=== Work request ===
Below are some records. Return exactly the lines from the one with "show no significant" to the one with "staining of human", and nothing else.

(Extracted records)
##############################

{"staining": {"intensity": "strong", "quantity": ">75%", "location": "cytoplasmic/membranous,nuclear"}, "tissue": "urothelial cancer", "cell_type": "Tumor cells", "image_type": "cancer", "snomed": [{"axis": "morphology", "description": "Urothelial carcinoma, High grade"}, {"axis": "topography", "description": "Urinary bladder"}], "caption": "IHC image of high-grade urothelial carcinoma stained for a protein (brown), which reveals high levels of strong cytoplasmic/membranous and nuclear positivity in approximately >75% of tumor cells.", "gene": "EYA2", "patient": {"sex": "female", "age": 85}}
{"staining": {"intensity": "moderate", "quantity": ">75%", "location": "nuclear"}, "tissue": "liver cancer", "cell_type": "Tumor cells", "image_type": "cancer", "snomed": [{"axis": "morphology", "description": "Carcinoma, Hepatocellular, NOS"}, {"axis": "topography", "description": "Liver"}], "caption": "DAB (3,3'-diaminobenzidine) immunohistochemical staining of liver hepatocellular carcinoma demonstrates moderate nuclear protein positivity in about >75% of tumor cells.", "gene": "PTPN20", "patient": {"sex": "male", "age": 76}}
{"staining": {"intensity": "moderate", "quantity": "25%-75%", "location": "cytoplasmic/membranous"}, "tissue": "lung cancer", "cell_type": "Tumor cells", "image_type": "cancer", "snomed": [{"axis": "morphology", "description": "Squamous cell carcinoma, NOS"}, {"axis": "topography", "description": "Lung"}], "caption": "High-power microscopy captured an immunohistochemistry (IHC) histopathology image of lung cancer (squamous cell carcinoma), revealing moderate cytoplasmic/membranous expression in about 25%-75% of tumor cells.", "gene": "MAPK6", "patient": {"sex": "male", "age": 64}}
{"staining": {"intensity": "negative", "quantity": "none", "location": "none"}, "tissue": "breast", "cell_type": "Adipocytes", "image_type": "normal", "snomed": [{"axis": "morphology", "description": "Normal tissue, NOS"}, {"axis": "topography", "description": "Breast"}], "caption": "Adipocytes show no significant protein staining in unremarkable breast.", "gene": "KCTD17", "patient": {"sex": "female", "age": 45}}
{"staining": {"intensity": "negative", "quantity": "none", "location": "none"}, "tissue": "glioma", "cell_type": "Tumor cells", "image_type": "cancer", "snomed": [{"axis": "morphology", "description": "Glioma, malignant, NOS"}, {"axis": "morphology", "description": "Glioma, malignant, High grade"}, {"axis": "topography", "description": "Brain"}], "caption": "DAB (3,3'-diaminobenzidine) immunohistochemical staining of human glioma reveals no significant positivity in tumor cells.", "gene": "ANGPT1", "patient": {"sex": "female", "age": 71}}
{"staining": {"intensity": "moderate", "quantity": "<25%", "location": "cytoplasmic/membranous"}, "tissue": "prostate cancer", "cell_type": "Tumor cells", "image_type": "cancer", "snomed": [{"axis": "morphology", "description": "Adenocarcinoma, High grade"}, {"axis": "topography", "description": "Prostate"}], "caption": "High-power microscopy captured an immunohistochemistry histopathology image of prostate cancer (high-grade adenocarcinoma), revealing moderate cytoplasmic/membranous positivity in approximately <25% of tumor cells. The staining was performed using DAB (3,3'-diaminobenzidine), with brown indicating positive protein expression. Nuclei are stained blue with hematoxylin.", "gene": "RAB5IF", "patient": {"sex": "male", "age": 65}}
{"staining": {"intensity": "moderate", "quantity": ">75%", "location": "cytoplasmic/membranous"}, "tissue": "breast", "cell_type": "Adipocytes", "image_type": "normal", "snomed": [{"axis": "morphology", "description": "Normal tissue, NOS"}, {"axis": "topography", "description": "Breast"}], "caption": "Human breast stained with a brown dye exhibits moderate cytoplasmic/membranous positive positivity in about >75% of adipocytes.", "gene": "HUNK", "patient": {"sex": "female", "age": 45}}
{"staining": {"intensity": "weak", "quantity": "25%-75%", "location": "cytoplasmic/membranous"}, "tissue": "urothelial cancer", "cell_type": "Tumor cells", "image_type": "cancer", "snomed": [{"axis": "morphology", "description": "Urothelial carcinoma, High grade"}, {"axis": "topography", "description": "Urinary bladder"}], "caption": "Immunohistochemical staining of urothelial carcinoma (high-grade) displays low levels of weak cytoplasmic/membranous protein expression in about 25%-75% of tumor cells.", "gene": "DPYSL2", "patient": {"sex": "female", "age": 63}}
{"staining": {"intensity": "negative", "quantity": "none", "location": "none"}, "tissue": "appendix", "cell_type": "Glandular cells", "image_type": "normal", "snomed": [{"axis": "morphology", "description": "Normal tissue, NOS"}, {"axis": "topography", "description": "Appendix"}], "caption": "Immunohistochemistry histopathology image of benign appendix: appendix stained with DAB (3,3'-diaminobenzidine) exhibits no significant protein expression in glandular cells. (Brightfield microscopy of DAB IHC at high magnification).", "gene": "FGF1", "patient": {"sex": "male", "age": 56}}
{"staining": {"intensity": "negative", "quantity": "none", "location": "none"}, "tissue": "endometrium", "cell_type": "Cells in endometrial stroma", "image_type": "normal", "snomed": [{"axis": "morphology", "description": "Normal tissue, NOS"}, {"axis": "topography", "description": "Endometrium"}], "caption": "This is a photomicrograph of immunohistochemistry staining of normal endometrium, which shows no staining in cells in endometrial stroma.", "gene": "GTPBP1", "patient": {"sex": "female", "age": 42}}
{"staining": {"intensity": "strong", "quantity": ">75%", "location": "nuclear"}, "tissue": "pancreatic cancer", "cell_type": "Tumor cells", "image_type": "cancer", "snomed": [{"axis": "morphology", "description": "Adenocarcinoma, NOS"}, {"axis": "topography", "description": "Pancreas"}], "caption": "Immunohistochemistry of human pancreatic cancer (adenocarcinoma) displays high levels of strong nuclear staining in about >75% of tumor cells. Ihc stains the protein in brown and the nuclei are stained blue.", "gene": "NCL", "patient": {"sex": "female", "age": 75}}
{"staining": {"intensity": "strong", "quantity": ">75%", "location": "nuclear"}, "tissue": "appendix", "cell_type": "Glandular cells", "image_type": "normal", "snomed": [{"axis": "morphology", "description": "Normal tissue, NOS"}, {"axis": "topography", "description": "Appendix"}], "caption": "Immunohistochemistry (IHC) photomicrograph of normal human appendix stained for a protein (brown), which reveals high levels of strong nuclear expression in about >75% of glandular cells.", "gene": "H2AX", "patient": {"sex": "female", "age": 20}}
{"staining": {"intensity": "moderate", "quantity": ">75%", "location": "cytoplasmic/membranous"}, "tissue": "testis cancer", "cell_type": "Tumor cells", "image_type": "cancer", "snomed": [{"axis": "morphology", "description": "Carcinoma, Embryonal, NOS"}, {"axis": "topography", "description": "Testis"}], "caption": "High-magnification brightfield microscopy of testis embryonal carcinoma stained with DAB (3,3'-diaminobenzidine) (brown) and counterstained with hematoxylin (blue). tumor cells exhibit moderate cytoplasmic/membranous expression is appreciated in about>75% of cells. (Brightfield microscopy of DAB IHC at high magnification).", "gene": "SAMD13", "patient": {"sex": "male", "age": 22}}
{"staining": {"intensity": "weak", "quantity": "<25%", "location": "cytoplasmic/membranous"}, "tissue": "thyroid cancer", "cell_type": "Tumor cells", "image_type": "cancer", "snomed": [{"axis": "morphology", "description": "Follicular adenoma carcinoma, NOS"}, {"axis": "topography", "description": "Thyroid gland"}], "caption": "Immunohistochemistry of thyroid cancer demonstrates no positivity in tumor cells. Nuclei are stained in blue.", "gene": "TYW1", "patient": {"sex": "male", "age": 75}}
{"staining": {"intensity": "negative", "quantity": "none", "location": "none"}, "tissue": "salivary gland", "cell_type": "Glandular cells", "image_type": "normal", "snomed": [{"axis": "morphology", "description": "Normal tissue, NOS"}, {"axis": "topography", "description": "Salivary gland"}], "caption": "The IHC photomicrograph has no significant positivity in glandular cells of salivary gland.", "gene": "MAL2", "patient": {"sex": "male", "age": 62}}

##############################

=== Result of this exercise ===
{"staining": {"intensity": "negative", "quantity": "none", "location": "none"}, "tissue": "breast", "cell_type": "Adipocytes", "image_type": "normal", "snomed": [{"axis": "morphology", "description": "Normal tissue, NOS"}, {"axis": "topography", "description": "Breast"}], "caption": "Adipocytes show no significant protein staining in unremarkable breast.", "gene": "KCTD17", "patient": {"sex": "female", "age": 45}}
{"staining": {"intensity": "negative", "quantity": "none", "location": "none"}, "tissue": "glioma", "cell_type": "Tumor cells", "image_type": "cancer", "snomed": [{"axis": "morphology", "description": "Glioma, malignant, NOS"}, {"axis": "morphology", "description": "Glioma, malignant, High grade"}, {"axis": "topography", "description": "Brain"}], "caption": "DAB (3,3'-diaminobenzidine) immunohistochemical staining of human glioma reveals no significant positivity in tumor cells.", "gene": "ANGPT1", "patient": {"sex": "female", "age": 71}}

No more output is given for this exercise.